Support Questions

michel_weber · ‎06-23-2016

I would like to store the HDFS checksums of certain files on HDFS in an other location to detect tampering of the data in those files. Is this a good idea? Will future versions of HDFS deliver the same checksum values? Or should I calculate my own checksums based on the bytes in the raw files?

aengineer · ‎06-23-2016

@Michel Weber

> Is this a good idea?

Yes, certainly, but you need to be cognizant of the fact that most file system checksums are not tamper resistant. For example, CRC-32 or MD5 does not offer tamper resistance, because it is easy to create collusions. if you want to do this, at this point of time, you should be computing something like SHA-256, So that your purpose is achieved.

> Will future versions of HDFS deliver the same checksum values?

Generally HDFS tries not to break things, and as much as possible we will try to preserve backward compatible behaviour. Unfortunately in this specific case, I was not able to find any interface guarantee in code that implies we will always use the same checksums. In fact the FileChecksum class that we are returning has the length and name of algorithm used, along with the checksum bytes. So if you decide to use this feature ( once again not a cryptographically sound idea - since HDFS checksums are not strong enough to detect tampering), you should store Algorithm name, length of the hash as well as hash bytes. If hadoop changes the algorithm in future (quite possible) then at least you will be able to detect it.

> Or should I calculate my own checksums based on the bytes in the raw files? That is the smartest solution. Three reasons, one you are in full control and do not have to worry about changes in HDFS, second you can use a sound algorithm and three file system is an interface in HDFS. So the checksum returned by HDFS might not be same if you decide to use another file system like S3. With this decision you can move data to another file system or backup to another medium and will still be able to verify your data's integrity.

View solution in original post

jyadav · ‎06-23-2016

Yes, you can use hdfs checksum to find the file integrity on hdfs.

See below jira's for more information.

https://issues.apache.org/jira/browse/HADOOP-9209

https://issues.apache.org/jira/browse/HDFS-219

https://issues.apache.org/jira/browse/HADOOP-3981

aengineer · ‎06-23-2016

@Michel Weber

> Is this a good idea?

Yes, certainly, but you need to be cognizant of the fact that most file system checksums are not tamper resistant. For example, CRC-32 or MD5 does not offer tamper resistance, because it is easy to create collusions. if you want to do this, at this point of time, you should be computing something like SHA-256, So that your purpose is achieved.

> Will future versions of HDFS deliver the same checksum values?

Generally HDFS tries not to break things, and as much as possible we will try to preserve backward compatible behaviour.

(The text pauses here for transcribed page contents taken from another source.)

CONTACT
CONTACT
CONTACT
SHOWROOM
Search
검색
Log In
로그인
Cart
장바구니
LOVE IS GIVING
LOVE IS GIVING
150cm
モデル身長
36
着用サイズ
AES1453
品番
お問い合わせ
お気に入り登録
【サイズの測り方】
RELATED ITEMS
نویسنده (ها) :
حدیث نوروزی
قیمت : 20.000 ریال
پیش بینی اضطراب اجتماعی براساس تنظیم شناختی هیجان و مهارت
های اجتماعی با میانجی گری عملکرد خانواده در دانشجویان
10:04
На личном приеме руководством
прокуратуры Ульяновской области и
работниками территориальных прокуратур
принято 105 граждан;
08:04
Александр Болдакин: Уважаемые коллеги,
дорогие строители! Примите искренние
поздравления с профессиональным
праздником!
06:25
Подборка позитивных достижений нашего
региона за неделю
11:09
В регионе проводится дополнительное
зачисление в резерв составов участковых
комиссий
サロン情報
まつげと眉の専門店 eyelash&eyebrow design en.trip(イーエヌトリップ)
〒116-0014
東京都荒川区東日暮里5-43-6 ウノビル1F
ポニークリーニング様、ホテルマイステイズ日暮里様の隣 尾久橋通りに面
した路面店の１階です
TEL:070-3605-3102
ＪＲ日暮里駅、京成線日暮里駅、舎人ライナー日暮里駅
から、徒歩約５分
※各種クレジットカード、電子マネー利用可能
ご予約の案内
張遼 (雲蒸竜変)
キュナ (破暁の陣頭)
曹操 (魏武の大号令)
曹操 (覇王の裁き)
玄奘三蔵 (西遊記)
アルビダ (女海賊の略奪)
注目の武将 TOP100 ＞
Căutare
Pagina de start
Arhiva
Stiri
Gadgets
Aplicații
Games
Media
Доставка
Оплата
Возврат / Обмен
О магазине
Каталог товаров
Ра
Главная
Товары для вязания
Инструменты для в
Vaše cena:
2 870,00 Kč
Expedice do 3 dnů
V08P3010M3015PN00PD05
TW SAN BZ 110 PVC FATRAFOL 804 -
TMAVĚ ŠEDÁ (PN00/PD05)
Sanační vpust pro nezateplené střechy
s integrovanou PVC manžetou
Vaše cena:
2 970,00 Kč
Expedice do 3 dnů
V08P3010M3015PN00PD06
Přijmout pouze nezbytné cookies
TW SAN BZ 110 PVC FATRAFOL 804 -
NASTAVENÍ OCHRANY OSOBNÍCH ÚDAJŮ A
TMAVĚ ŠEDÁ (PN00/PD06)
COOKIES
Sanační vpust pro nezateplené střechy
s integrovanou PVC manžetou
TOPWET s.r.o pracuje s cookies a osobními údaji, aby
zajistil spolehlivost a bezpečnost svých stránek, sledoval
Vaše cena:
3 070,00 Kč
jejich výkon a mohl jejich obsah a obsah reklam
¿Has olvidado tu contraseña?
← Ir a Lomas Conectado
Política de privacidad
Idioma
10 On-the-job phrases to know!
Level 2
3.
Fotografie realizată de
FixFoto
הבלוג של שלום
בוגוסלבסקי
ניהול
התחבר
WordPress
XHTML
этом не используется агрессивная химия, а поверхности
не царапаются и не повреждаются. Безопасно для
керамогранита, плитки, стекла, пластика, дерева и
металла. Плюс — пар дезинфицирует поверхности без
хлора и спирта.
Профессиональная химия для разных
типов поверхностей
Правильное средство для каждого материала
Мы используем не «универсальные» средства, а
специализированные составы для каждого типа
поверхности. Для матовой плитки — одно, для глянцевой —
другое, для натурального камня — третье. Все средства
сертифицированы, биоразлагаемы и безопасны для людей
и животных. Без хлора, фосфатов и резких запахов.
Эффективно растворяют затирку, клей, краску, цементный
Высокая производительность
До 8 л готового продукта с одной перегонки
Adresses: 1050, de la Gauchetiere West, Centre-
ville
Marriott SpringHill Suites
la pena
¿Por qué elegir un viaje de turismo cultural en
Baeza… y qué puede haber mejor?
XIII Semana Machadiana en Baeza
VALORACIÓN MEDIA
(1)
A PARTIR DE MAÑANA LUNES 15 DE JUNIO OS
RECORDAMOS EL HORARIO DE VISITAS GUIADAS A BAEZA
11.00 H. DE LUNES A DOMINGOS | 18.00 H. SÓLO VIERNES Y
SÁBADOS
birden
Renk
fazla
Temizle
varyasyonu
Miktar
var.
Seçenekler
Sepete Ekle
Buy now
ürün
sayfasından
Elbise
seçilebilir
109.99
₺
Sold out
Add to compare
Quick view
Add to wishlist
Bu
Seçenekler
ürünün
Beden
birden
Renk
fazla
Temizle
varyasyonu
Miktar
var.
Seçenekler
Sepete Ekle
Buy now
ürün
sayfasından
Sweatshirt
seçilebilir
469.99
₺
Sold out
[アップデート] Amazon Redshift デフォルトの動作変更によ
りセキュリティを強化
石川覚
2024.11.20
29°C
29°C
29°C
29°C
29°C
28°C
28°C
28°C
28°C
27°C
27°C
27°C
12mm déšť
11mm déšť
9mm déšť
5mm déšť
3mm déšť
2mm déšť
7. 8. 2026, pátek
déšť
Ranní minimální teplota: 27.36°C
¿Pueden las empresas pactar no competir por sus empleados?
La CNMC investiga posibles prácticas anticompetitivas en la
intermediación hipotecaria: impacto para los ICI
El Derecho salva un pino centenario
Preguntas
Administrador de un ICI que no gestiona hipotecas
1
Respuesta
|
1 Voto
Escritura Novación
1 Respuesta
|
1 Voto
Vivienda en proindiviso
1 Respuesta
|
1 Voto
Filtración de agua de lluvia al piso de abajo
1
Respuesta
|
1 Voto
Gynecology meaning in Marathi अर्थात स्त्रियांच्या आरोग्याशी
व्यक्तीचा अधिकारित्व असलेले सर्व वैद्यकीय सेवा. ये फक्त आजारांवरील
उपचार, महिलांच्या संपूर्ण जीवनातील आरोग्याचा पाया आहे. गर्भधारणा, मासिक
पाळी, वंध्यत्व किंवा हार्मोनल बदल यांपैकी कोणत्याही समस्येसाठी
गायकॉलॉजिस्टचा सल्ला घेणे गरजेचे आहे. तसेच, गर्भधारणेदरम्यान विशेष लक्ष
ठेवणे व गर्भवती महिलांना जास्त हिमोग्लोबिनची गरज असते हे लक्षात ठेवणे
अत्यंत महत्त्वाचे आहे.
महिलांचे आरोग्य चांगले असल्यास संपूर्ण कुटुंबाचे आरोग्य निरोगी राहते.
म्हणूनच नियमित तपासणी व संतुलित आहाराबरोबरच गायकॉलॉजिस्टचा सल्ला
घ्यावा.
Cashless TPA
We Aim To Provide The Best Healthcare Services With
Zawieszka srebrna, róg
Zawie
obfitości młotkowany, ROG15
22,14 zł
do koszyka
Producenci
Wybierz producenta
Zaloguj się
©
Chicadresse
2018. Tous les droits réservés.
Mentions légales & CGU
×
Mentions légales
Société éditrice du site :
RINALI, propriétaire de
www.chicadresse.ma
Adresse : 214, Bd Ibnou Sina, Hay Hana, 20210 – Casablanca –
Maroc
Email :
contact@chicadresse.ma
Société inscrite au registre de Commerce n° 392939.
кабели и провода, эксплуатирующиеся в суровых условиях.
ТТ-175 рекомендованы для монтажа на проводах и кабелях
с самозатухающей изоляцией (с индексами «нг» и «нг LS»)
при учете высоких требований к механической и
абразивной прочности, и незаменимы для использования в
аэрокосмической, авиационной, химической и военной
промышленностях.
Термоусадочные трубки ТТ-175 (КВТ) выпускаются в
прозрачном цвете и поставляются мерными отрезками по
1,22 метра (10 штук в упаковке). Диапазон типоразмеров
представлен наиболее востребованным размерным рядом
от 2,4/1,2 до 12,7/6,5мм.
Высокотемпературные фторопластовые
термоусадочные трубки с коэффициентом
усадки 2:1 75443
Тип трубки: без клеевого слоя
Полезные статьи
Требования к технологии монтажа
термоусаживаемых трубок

Unfortunately in this specific case, I was not able to find any interface guarantee in code that implies we will always use the same checksums. In fact the FileChecksum class that we are returning has the length and name of algorithm used, along with the checksum bytes. So if you decide to use this feature ( once again not a cryptographically sound idea - since HDFS checksums are not strong enough to detect tampering), you should store Algorithm name, length of the hash as well as hash bytes. If hadoop changes the algorithm in future (quite possible) then at least you will be able to detect it.

> Or should I calculate my own checksums based on the bytes in the raw files? That is the smartest solution. Three reasons, one you are in full control and do not have to worry about changes in HDFS, second you can use a sound algorithm and three file system is an interface in HDFS. So the checksum returned by HDFS might not be same if you decide to use another file system like S3. With this decision you can move data to another file system or backup to another medium and will still be able to verify your data's integrity.